Over at the New York Times Opinionator website, writer Richard Conniff has been doing a pretty interesting series of columns on the early naturalists’ search for new animals and plants, “The Species Seekers“. Yesterday he wrote his final installment, “How species save our lives.” Conniff makes a good point, and one not widely appreciated: nearly half of the drugs on pharmacy shelves are derived from naturally occurring species, either directly or via synthesis of compounds identified from nature. Conniff mentions aspirin (from the willow tree), the cancer drugs vincristine (from the Madagascar periwinkle) and Taxol (from the yew tree), ACE inhibitors for reducing blood pressure (from snake venom), and the immunosuppressant rapamycin (from a soil fungus).
And indeed, it’s worth our trying to publicize these facts, which aren’t widely known, as a powerful argument for conservation. As Conniff says:
Since this is the final column in this series about how the discovery of species has changed our lives, let me put it as plainly as possible: Were it not for the work of naturalists, you and I would probably be dead. Or if alive, we would be far likelier to be crippled, in pain, or otherwise incapacitated.

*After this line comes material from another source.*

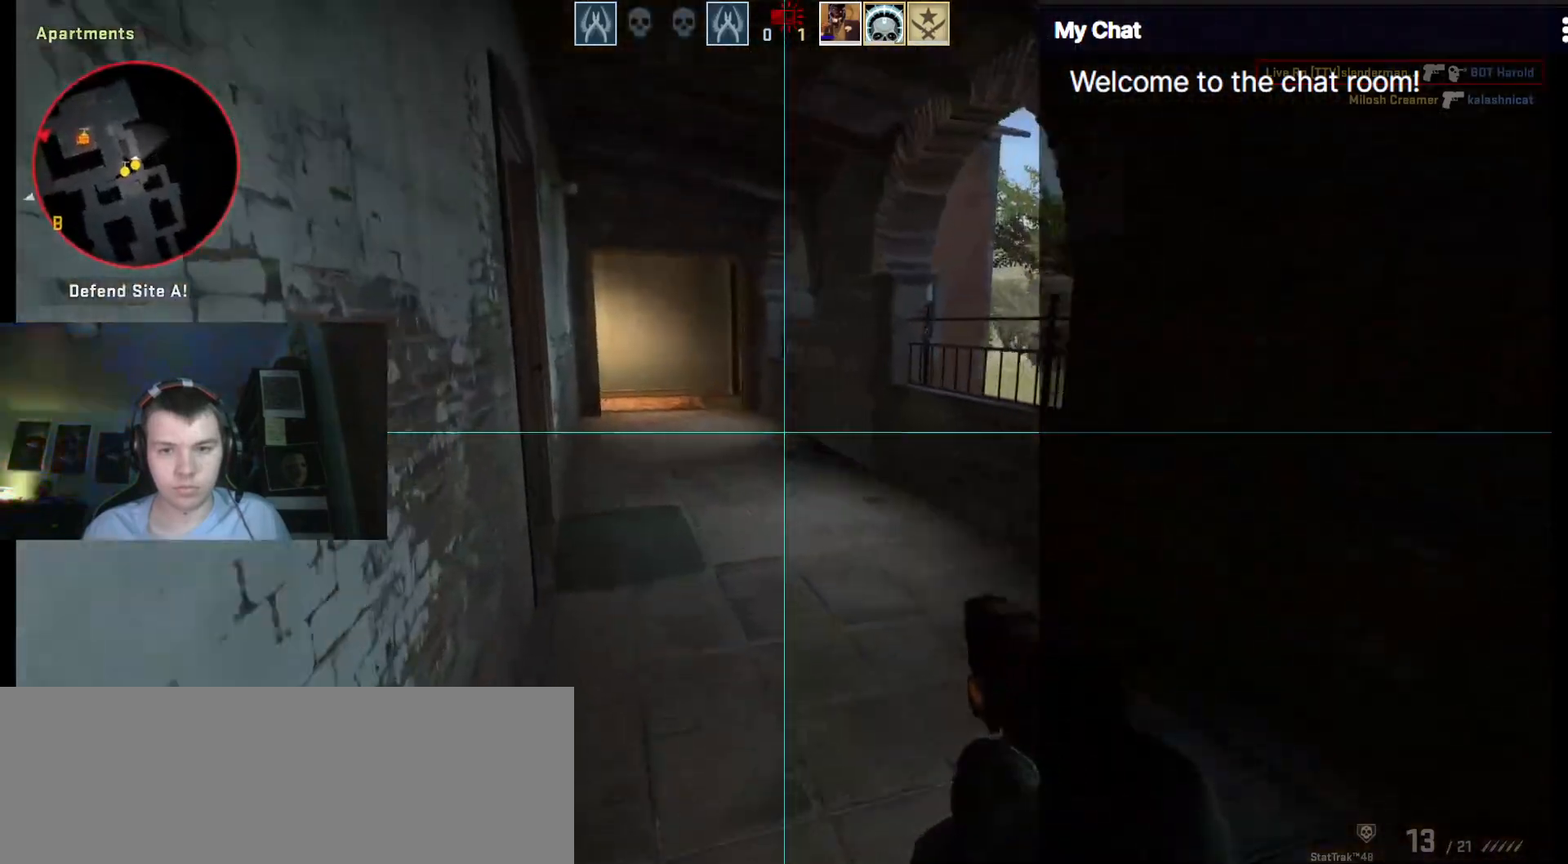
{"keys": ["w"], "events": [[133, "a", "down"], [233, "a", "up"]]}
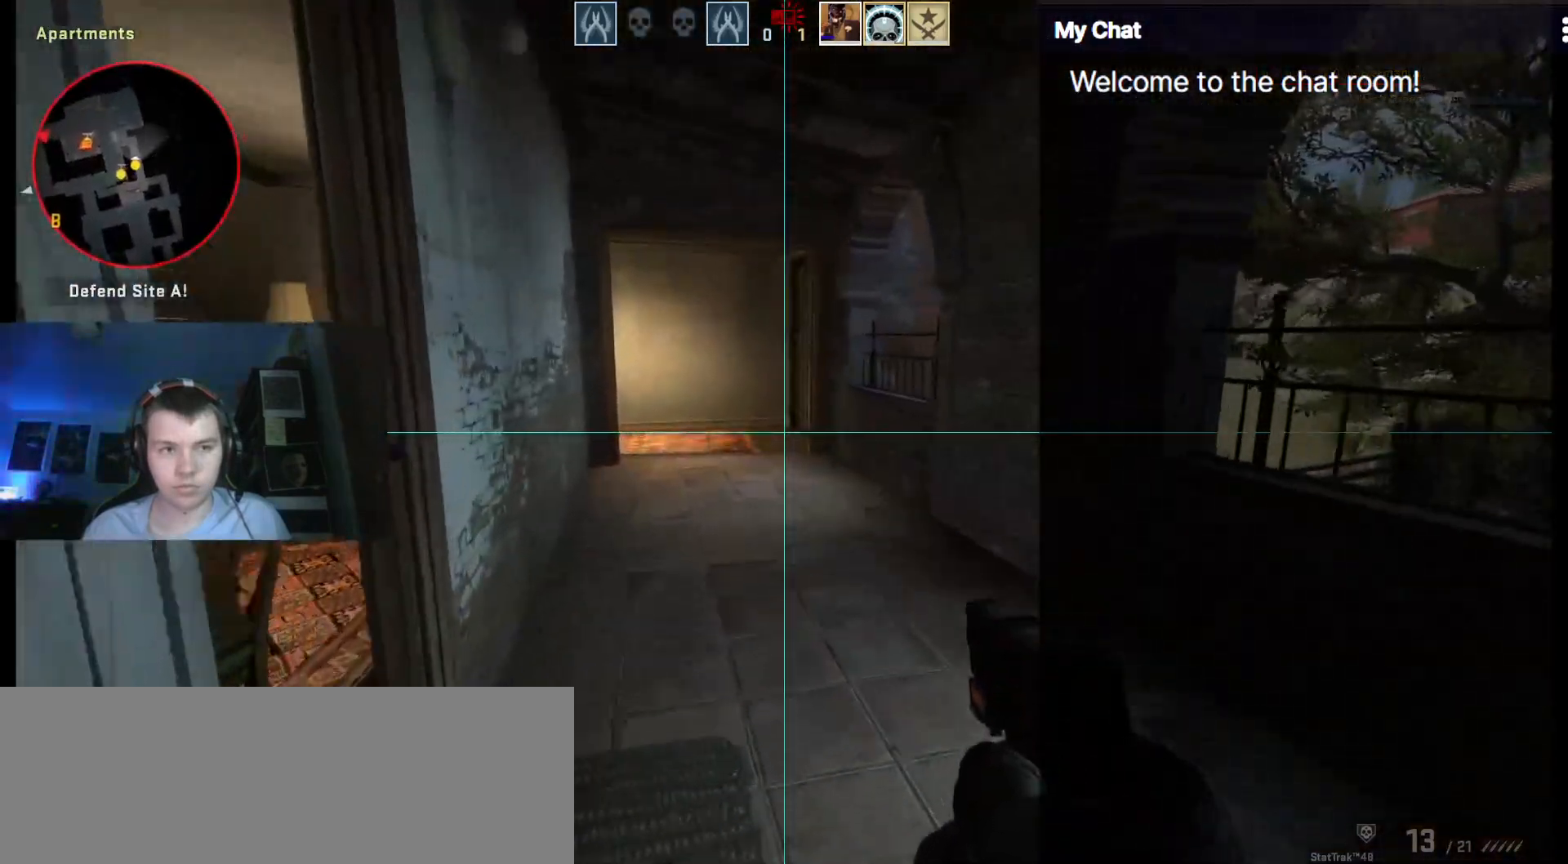
{"keys": ["w"], "events": [[283, "3", "down"], [367, "3", "up"]]}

Who knows how many potential cures lie undiscovered in tropical rain forests, or have already vanished? And yet I find myself vaguely dissatisifed with “selling” conservation in only this way. (Medical advance is the only conservation benefit that Conniff mentions in this final column.) Yes, maybe it’s politically expedient to concentrate on the ways that new species could make us healthier and (for the drug companies) wealthier. But what about the more intangible benefits of nature: the simple fact that it’s there, that it provides us with solace and wonder, and that so much we of what we know about evolution and ecology rests directly on studying animals, plants, and microbes in the wild. How much poorer we’d be had Darwin not acted as unofficial ship’s naturalist on The Beagle!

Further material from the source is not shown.